■ **Working data**:
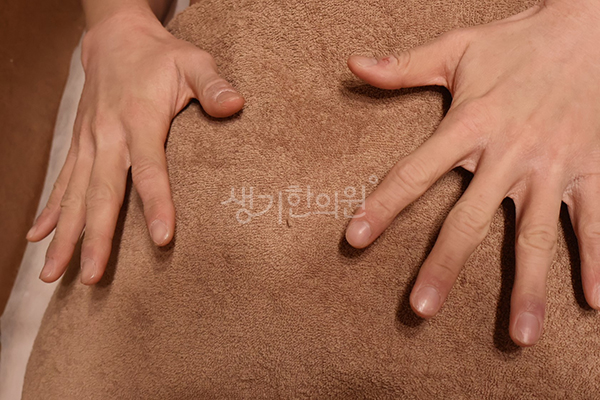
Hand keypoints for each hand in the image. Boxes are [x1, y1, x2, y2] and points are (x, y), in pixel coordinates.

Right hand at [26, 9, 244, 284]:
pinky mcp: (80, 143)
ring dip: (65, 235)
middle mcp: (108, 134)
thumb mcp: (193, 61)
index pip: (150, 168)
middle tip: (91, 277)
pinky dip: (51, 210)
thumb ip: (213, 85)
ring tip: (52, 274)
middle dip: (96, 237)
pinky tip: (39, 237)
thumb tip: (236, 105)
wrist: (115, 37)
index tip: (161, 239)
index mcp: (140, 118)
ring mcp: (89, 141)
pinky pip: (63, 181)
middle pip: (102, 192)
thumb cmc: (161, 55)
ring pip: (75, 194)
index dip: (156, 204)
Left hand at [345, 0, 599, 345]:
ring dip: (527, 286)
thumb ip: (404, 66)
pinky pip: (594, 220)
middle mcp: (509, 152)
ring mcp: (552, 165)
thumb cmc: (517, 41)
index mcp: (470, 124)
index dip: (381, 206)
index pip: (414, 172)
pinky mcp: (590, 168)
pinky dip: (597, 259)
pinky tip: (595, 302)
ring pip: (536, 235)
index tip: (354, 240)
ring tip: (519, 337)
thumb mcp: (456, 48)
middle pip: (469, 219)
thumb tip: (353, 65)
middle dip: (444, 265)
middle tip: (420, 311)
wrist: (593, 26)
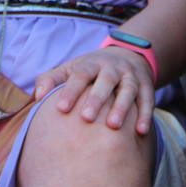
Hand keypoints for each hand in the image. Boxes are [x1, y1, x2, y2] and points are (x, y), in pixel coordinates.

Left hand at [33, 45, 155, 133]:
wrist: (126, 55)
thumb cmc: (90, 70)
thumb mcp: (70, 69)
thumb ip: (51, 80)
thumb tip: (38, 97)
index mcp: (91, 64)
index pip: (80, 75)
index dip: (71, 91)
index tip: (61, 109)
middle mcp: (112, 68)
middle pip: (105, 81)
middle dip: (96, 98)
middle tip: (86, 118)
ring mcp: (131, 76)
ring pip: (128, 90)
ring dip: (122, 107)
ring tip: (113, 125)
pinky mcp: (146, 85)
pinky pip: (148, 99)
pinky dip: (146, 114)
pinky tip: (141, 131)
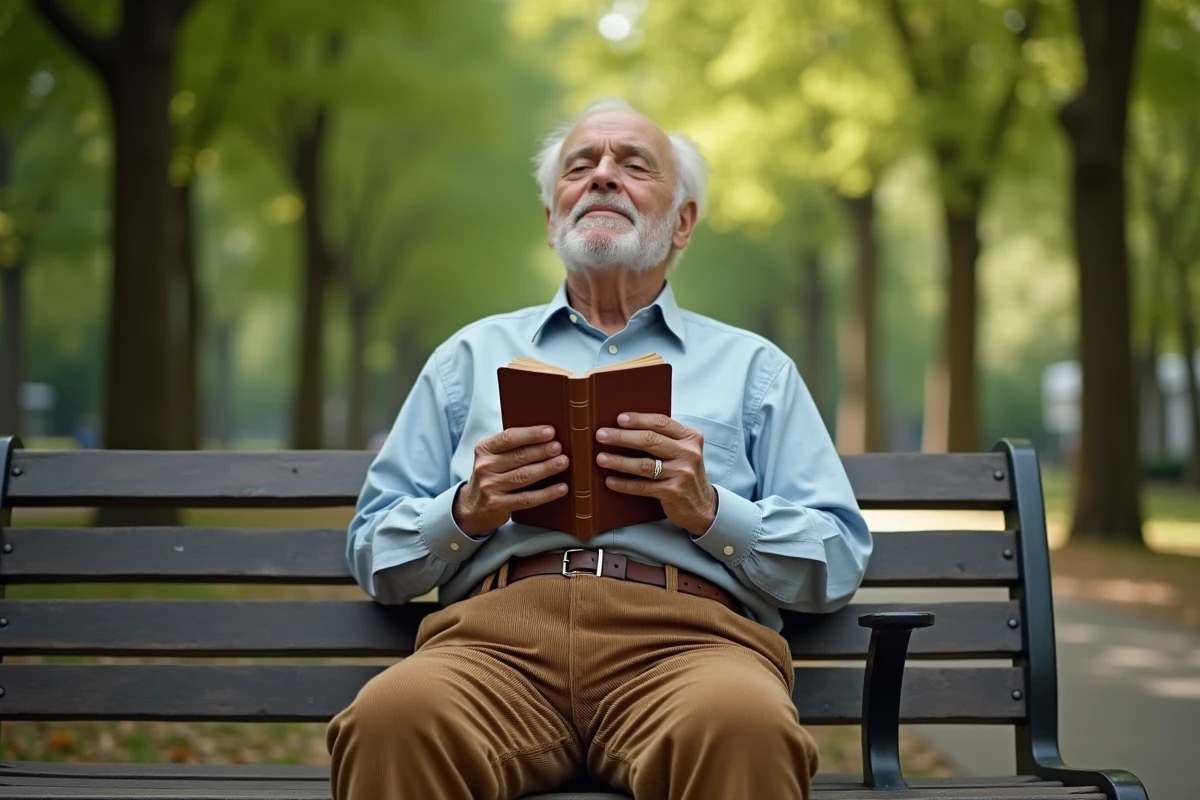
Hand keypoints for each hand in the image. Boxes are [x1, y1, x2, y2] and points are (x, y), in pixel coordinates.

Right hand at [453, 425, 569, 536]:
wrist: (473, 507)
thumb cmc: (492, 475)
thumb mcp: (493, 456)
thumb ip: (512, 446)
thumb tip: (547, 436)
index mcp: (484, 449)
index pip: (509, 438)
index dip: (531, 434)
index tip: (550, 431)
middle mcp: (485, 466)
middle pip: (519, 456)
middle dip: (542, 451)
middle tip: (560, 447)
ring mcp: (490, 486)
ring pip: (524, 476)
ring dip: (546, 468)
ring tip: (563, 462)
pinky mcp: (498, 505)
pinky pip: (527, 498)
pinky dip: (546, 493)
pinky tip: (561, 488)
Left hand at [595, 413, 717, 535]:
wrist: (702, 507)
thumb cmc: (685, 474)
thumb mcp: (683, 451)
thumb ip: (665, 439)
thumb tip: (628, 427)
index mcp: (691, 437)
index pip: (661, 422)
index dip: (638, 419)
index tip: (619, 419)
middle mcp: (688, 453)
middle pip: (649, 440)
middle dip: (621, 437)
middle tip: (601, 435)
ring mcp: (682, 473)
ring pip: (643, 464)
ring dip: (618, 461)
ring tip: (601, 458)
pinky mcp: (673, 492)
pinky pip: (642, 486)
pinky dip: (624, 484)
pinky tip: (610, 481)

--

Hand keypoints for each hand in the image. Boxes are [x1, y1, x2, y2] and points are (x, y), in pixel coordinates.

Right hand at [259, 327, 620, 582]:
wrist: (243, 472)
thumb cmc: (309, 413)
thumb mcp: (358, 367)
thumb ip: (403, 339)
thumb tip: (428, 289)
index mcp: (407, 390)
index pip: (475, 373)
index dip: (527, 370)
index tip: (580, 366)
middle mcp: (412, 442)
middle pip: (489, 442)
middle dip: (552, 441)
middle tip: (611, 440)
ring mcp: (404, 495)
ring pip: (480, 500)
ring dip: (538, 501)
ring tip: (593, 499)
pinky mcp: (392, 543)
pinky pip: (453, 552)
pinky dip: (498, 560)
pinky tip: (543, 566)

■ **Prompt**:
Send back an exact copy of only the lines from the line with "thumb mcp: (358, 367)" up to and including the line with "pinky tip: (543, 566)" in the data above.

■ **Answer for this exercise**:
thumb mcp: (358, 367)
thumb ip: (403, 339)
thumb tip: (428, 289)
index mcp: (407, 390)
index pip: (475, 373)
index dip: (527, 370)
index tip: (580, 366)
middle mcp: (412, 442)
middle pip: (489, 442)
middle dip: (552, 441)
middle tip: (611, 440)
ring mcp: (404, 495)
ring pip: (480, 500)
ring dip: (538, 501)
ring tip: (593, 499)
pinky mcp: (392, 543)
pinky pip: (453, 552)
pinky dip: (498, 560)
pinky tip: (543, 566)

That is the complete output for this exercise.